PROVIDED PASSAGE START
Photocopier Terminology.What does it all mean?

Photocopier Terminology. What does it all mean?

Photocopier Terminology. What does it all mean?

An insight into what the abbreviations mean and their functions.

CPM / PPM

Copies per minute / pages per minute (usually based on a A4 page) This is  the copier/printer speed. Some colour machines may also have a different colour speed to the mono copy speed.

ADF – Automatic Document Feeder

An automatic document feeder (ADF) allows you to copy multi-page documents without having to raise and lower the cover for every sheet you copy. Instead a  stack of originals can be placed into the document feeder and, by pressing the start button, the ADF automatically feeds each page through.

Dual Scan Document Feeder

Similar to the automatic document feeder (ADF) but it can also scan both sides of the document in one pass.
PROVIDED PASSAGE END
STUDY MATERIAL START
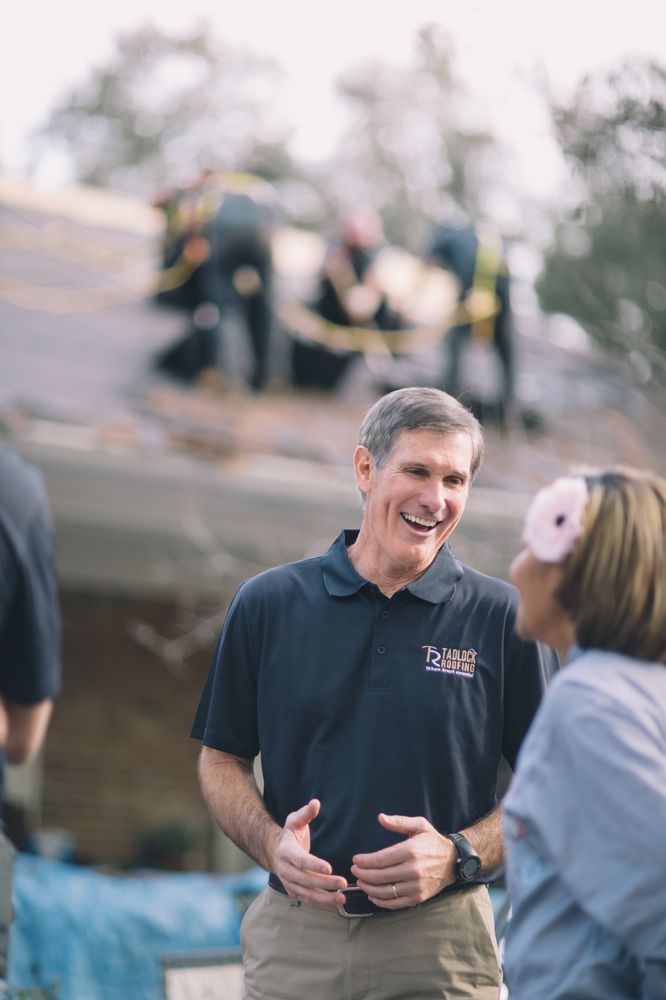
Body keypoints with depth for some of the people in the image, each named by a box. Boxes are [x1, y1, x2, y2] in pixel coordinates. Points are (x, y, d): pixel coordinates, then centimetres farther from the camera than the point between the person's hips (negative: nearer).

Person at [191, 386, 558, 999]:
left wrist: (458, 856, -13)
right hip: (293, 941, 1)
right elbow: (222, 760, 9)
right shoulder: (268, 604, 3)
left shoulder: (504, 618, -1)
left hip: (442, 945, -1)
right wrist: (272, 843, -9)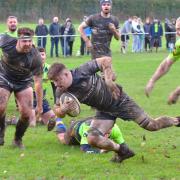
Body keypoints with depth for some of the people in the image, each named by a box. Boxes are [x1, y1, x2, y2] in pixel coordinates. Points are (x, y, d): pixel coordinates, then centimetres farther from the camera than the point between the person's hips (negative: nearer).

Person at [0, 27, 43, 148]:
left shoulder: (35, 57, -30)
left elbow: (38, 82, -24)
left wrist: (39, 106, -21)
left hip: (23, 82, 0)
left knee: (26, 113, -12)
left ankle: (18, 140, 15)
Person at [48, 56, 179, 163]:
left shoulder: (83, 71, -25)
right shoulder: (64, 94, -12)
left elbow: (106, 60, -14)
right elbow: (59, 113, -1)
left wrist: (108, 79, -24)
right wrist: (63, 109, -24)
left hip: (118, 100, -4)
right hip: (104, 112, 4)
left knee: (152, 126, -3)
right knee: (92, 139, -20)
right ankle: (122, 151, 3)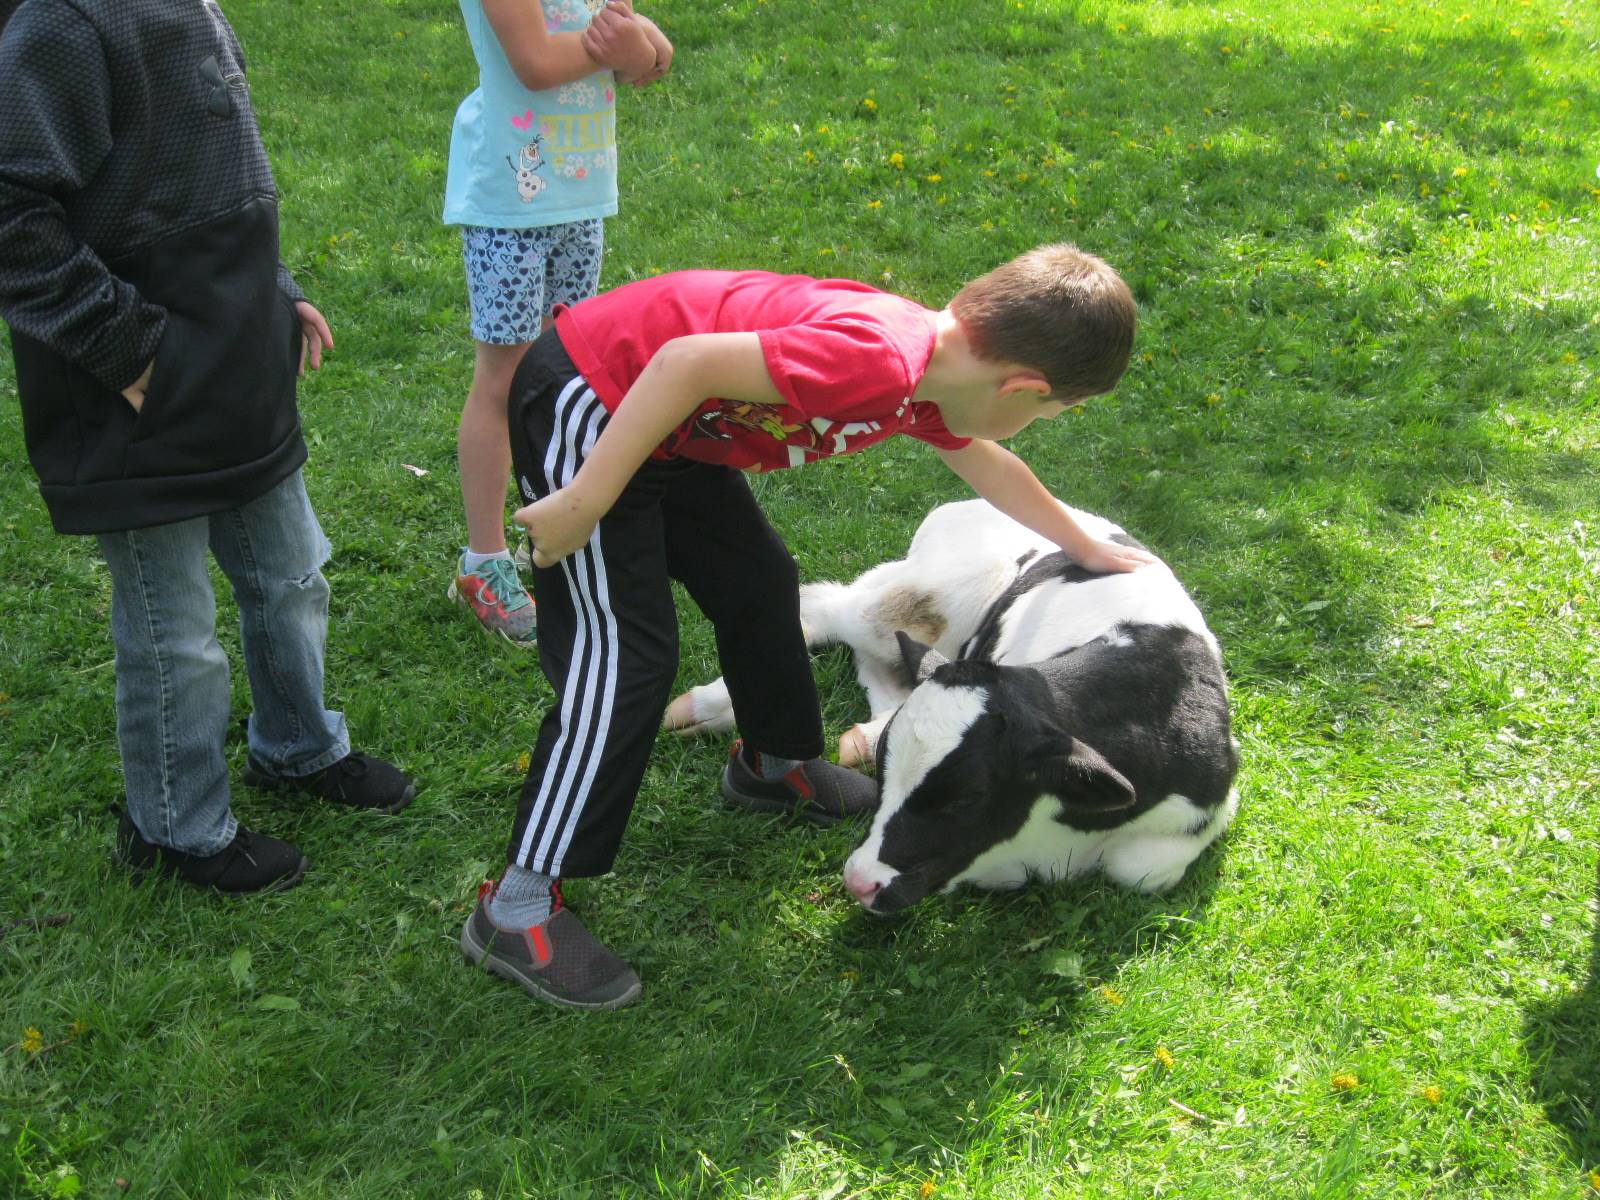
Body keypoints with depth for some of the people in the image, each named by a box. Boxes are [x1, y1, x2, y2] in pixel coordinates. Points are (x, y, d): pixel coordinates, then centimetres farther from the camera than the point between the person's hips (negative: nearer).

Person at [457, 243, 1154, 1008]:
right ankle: (516, 912, -6)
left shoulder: (931, 373, 3)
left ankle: (775, 763, 45)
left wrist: (1086, 550, 34)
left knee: (757, 582, 19)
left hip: (665, 422, 10)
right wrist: (587, 502, -28)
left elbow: (989, 467, 24)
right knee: (622, 654, -12)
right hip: (585, 404, -10)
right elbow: (689, 361, -33)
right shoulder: (876, 358, -29)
STUDY MATERIAL END
* WHAT YOU NEED TO DO:
a) Answer these questions using the photocopier terminology page:
(i) What do the letters CPM stand for?
(ii) Which button starts the automatic document feeder passing each page through?
(iii) What can a dual scan document feeder do in one pass?
b) Carry on the photocopier terminology page from its last line, adding a few more copier terms, each with a heading and a short explanation in the same style.

* ANSWER SET:
a)
(i) Copies per minute
(ii) The start button
(iii) Scan both sides of the document

b)
RADF – Reverse Automatic Document Feeder

A reverse document feeder (RADF) is used for double-sided or duplex copying. Pages are turned over inside the document feeder to scan the other side. Also known as Recirculating Automatic Document Feeder. Also ARDF – Automatic Reverse Document Feeder. The holding capacity varies depending on model/manufacturer but are normally between 50-275 pages.

LCF – Large Capacity Feeder

An extra large paper cassette that is usually connected to the side the photocopier and holds a massive amount of paper for long uninterrupted print jobs. The Kyocera LCF holds 3000 sheets of A4 paper.

Platen Glass

If the original is liable to jamming in the document feeder due to poor condition , stapling, over/undersized or a book/bound original, then  the platen glass should be used. In this case the original is placed upon the glass for  copying.

Duplex Copying – Double-Sided

Duplex, or double-sided enables printing on both sides of every sheet. The benefits include saving paper, lowering cost, reduced filing and postage costs and also the time involved if you were to produce double-sided copies manually.

ADU – Automatic Duplexing Unit

The ADU’s function is to turn the paper over for  printing to be completed on both sides of the paper. Many modern machines have a ADU already fitted or it can be an optional accessory for smaller more basic machines.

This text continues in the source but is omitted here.